AVAILABLE DATA -
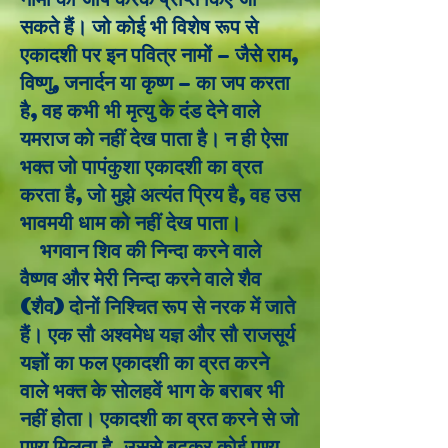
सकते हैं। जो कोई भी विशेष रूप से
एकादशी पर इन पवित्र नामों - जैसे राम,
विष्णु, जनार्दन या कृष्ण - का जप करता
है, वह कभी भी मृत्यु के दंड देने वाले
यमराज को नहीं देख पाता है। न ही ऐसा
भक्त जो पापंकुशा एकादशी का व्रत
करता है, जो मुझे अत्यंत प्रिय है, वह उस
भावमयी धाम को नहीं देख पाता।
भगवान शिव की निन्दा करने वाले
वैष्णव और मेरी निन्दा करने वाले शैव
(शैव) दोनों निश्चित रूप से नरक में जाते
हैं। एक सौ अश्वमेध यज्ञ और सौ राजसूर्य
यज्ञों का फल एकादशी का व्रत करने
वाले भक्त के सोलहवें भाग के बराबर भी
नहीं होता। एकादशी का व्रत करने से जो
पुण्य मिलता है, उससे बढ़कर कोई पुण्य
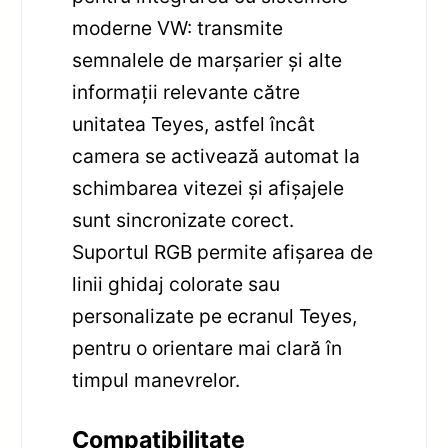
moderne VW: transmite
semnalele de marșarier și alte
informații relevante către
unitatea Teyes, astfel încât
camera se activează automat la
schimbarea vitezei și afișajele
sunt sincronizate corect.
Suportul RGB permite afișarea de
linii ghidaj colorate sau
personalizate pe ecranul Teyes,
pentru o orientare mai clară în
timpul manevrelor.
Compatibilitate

---

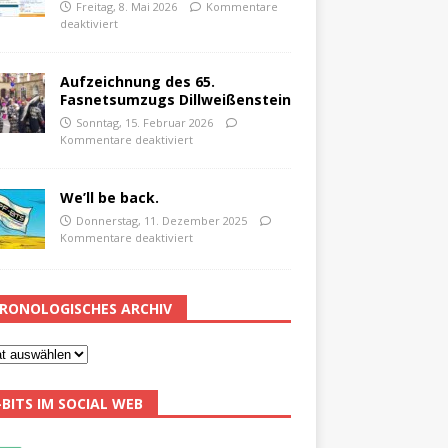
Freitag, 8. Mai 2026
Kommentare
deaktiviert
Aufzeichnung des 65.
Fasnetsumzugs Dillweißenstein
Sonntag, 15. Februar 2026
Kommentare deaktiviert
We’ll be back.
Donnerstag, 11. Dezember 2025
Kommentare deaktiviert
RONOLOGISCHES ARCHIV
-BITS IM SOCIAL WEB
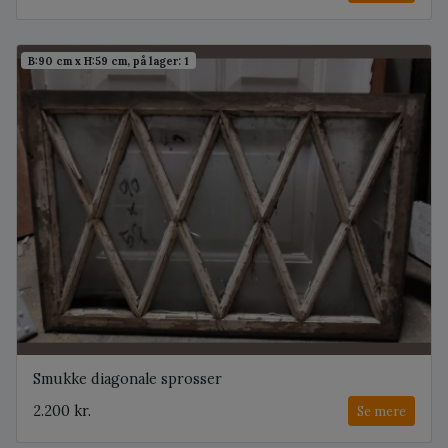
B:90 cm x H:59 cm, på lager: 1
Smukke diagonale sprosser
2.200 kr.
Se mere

* * *

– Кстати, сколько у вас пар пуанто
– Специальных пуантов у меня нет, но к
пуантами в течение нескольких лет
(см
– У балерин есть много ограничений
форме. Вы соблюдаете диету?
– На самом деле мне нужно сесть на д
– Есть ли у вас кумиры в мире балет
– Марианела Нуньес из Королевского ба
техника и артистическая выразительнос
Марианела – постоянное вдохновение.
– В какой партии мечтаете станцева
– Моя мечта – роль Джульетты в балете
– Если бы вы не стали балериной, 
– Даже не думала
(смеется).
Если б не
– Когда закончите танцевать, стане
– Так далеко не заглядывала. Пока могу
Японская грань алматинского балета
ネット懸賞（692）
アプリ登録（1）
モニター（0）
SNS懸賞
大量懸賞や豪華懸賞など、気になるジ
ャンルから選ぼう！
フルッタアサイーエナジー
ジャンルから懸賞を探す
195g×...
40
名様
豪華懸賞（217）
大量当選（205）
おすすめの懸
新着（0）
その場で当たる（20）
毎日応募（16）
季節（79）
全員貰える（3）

TASK INSTRUCTIONS -
When a line in the material contains the string "Teyes", copy that line.

FINAL ANSWER -
unitatea Teyes, astfel încât
personalizate pe ecranul Teyes,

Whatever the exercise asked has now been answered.